#### Dataset content ####

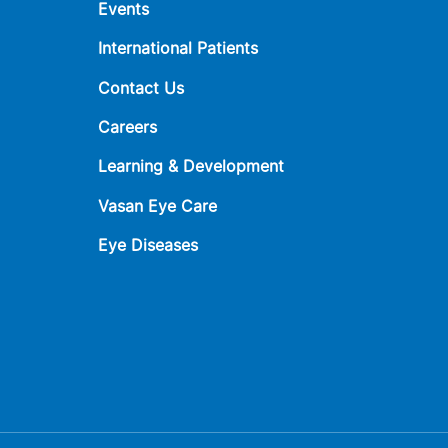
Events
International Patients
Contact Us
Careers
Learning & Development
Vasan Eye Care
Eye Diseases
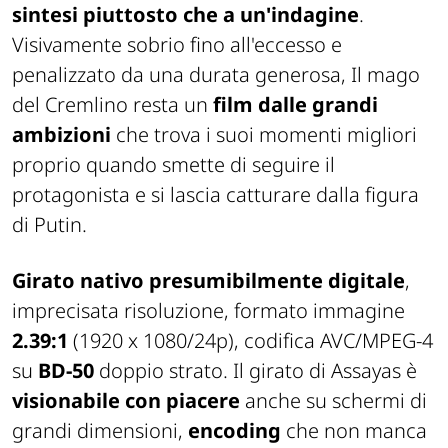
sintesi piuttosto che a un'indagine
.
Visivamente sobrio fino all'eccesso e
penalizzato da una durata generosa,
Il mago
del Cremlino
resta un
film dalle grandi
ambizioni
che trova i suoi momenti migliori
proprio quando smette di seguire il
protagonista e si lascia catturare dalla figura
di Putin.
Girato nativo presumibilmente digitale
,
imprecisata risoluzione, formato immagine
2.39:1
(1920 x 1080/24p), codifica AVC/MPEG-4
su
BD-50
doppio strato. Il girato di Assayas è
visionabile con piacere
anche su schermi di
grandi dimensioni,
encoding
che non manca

####
#### Dataset content ####

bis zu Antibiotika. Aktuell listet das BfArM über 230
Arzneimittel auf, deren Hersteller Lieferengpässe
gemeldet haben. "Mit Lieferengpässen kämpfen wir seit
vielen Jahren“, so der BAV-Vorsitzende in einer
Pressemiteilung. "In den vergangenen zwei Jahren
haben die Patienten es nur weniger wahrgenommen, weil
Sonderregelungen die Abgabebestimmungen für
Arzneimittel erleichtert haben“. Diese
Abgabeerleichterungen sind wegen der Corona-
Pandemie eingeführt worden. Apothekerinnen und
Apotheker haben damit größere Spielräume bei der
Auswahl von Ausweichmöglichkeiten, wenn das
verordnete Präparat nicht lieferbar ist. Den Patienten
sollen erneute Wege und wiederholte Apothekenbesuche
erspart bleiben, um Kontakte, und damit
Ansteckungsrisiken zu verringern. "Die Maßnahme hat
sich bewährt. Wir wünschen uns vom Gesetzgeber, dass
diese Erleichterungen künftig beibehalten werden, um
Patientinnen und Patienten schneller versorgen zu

####

Directions for this task =
Look back at the entries above and repeat, unchanged, every line from the line holding "diese Erleichterungen künftig" through the line holding "Patientinnen und Patienten".

Answer to this problem =
diese Erleichterungen künftig beibehalten werden, um
Patientinnen und Patienten schneller versorgen zu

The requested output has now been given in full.